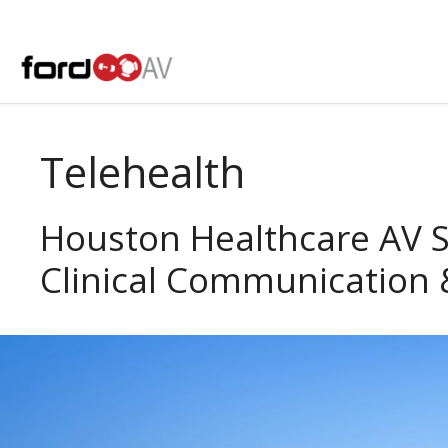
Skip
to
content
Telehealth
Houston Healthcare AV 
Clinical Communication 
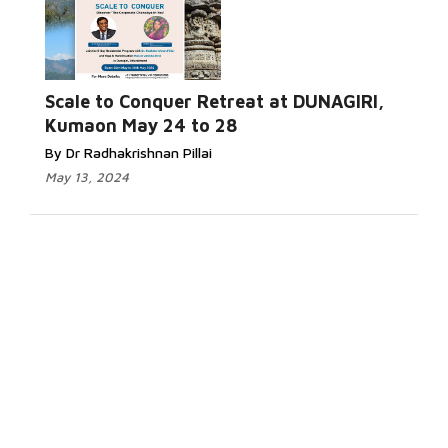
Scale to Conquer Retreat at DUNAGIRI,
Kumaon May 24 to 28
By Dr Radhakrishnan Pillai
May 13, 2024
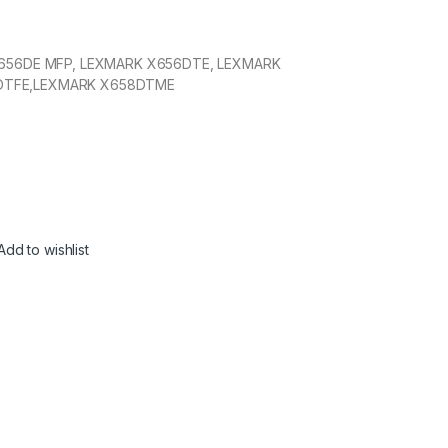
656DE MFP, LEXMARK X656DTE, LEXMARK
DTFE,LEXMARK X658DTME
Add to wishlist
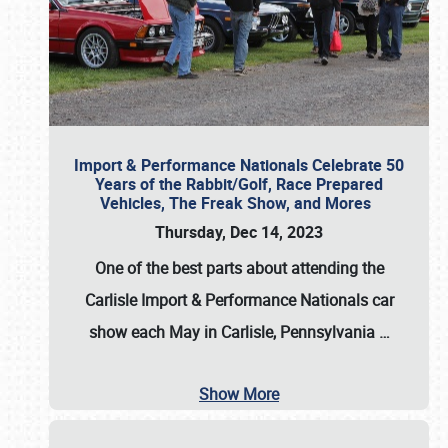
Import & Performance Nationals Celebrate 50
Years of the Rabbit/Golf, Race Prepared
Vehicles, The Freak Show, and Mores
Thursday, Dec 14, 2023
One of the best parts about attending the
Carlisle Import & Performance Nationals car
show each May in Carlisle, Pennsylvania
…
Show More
==
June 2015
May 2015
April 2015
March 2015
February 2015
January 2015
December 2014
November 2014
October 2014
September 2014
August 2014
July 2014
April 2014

Problem to solve: Search the listing for the word "Nationals", and copy every line in which it is found.

Answer to this exercise:
Import & Performance Nationals Celebrate 50
Carlisle Import & Performance Nationals car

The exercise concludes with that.